▶ Exercise description
Every entry below is to be copied word for word, with its pictures removed.

▶ Image comparison data
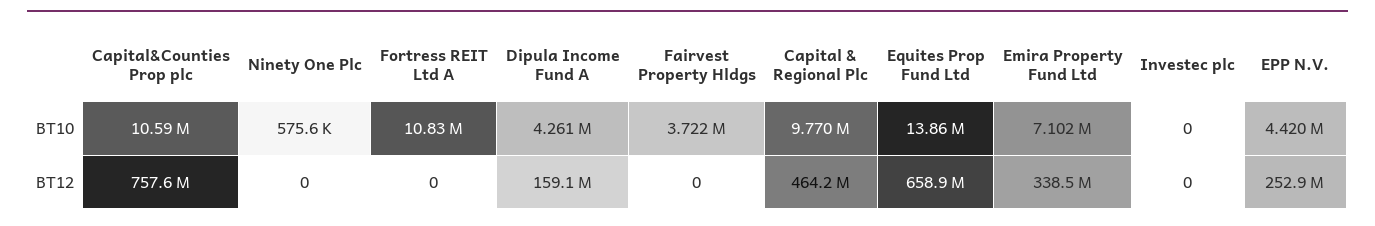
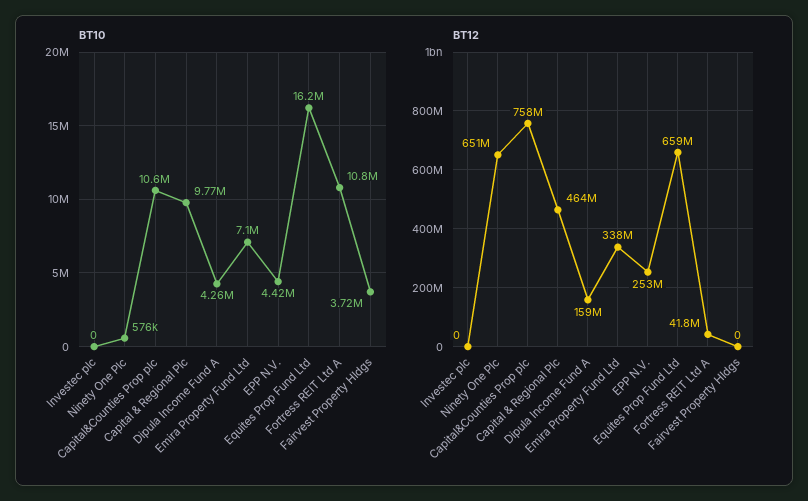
BT10, Equites Prop Fund Ltd: 13860000 -> 16200000
BT12, Ninety One Plc: 0 -> 651000000
BT12, Fortress REIT Ltd A: 0 -> 41800000

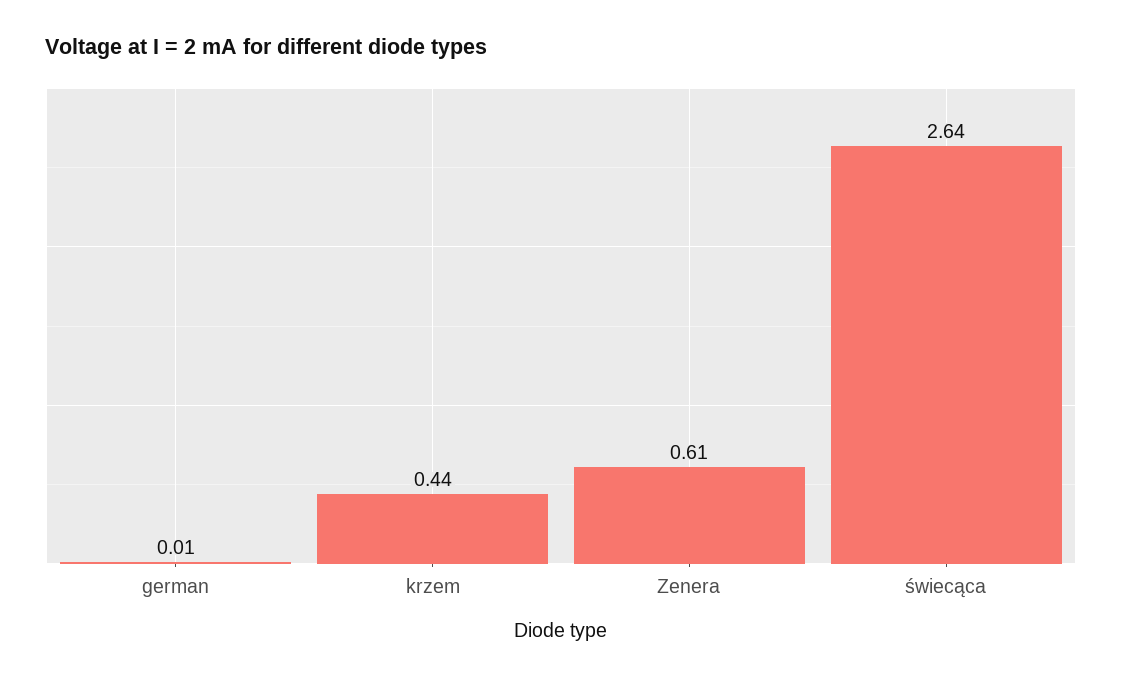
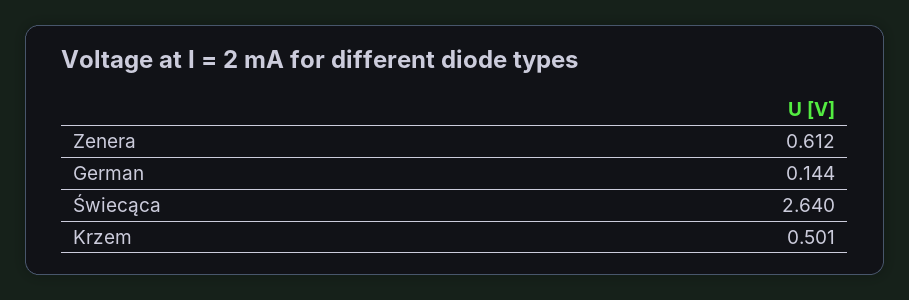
german: 0.01 -> 0.144
krzem: 0.44 -> 0.501

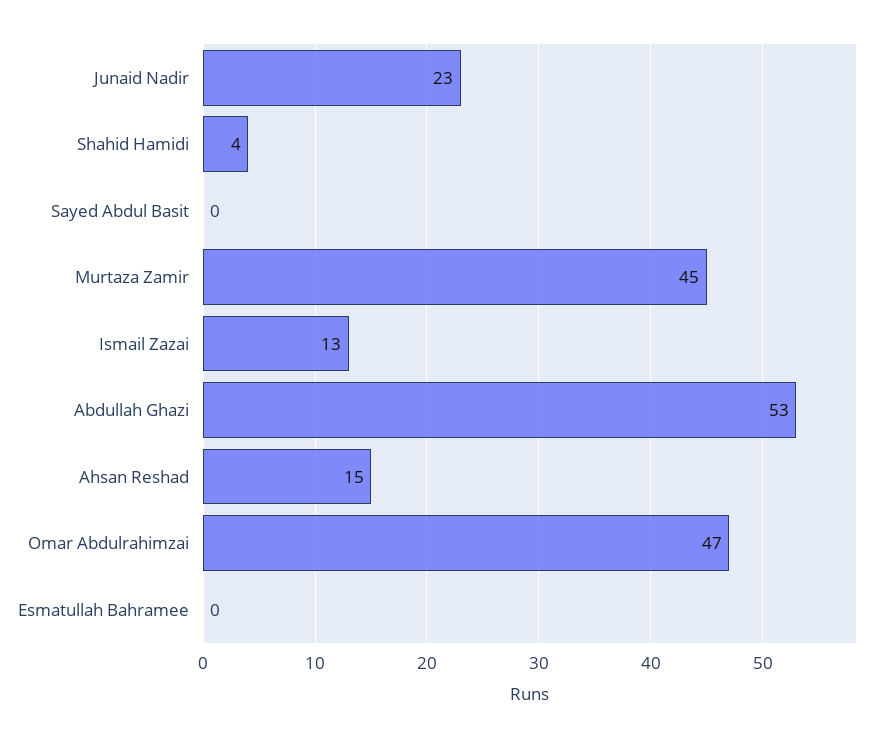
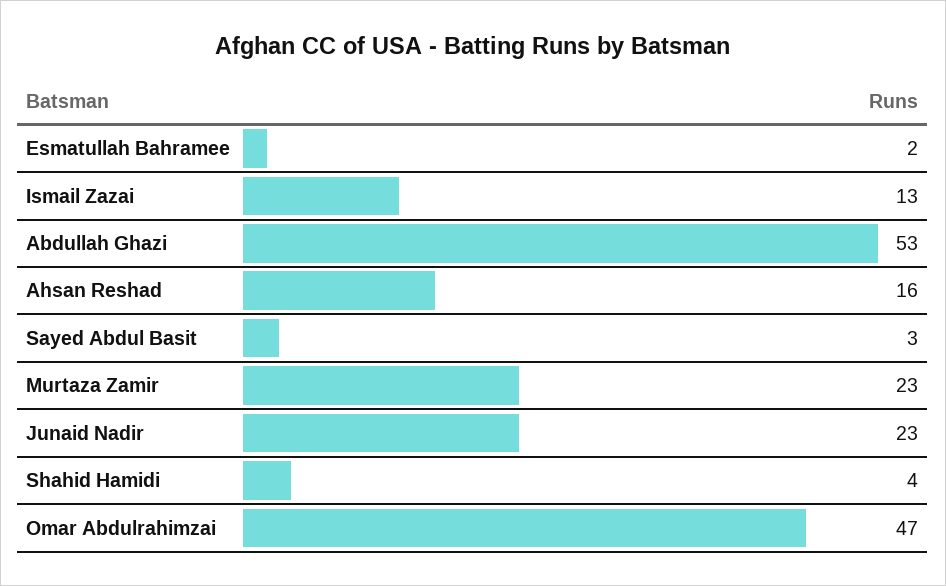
Sayed Abdul Basit: 0 -> 3
Murtaza Zamir: 45 -> 23
Ahsan Reshad: 15 -> 16
Esmatullah Bahramee: 0 -> 2

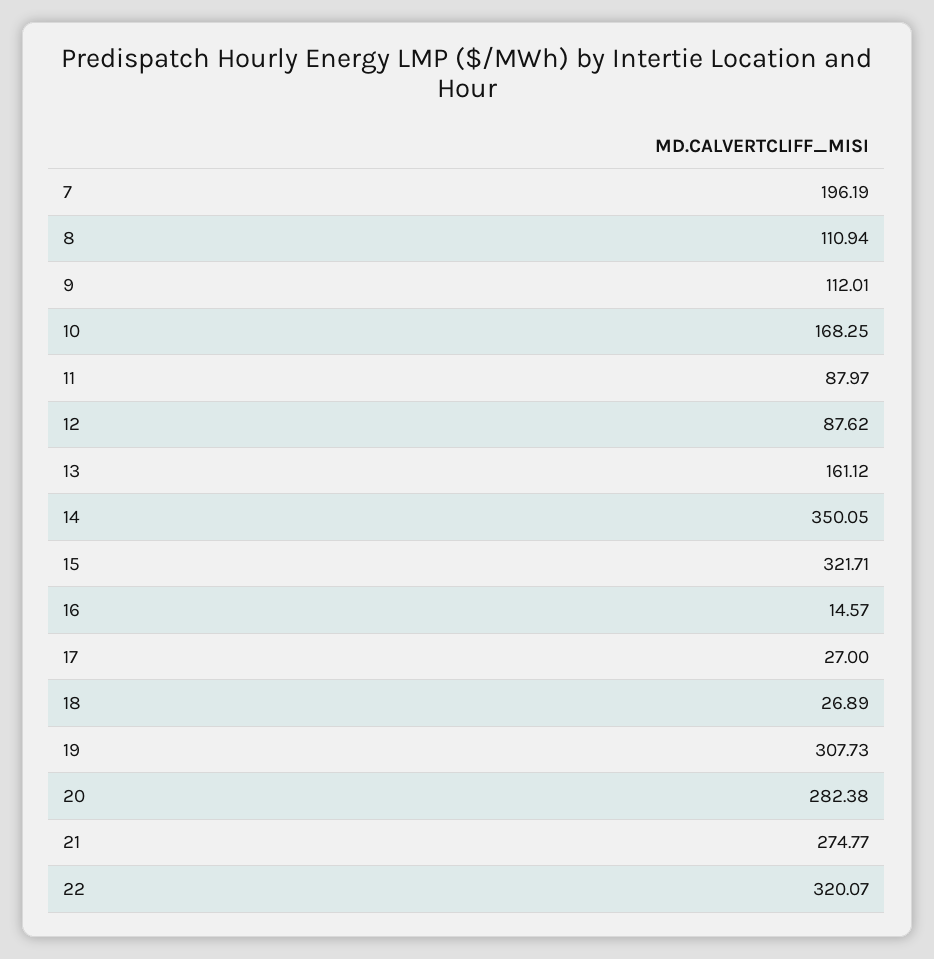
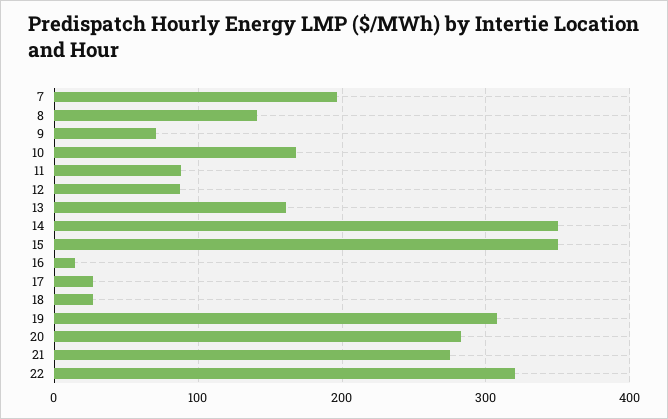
8: 110.94 -> 140
9: 112.01 -> 70
15: 321.71 -> 350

▶ Your response
BT10, Equites Prop Fund Ltd: 13860000 -> 16200000
BT12, Ninety One Plc: 0 -> 651000000
BT12, Fortress REIT Ltd A: 0 -> 41800000

german: 0.01 -> 0.144
krzem: 0.44 -> 0.501

Sayed Abdul Basit: 0 -> 3
Murtaza Zamir: 45 -> 23
Ahsan Reshad: 15 -> 16
Esmatullah Bahramee: 0 -> 2

8: 110.94 -> 140
9: 112.01 -> 70
15: 321.71 -> 350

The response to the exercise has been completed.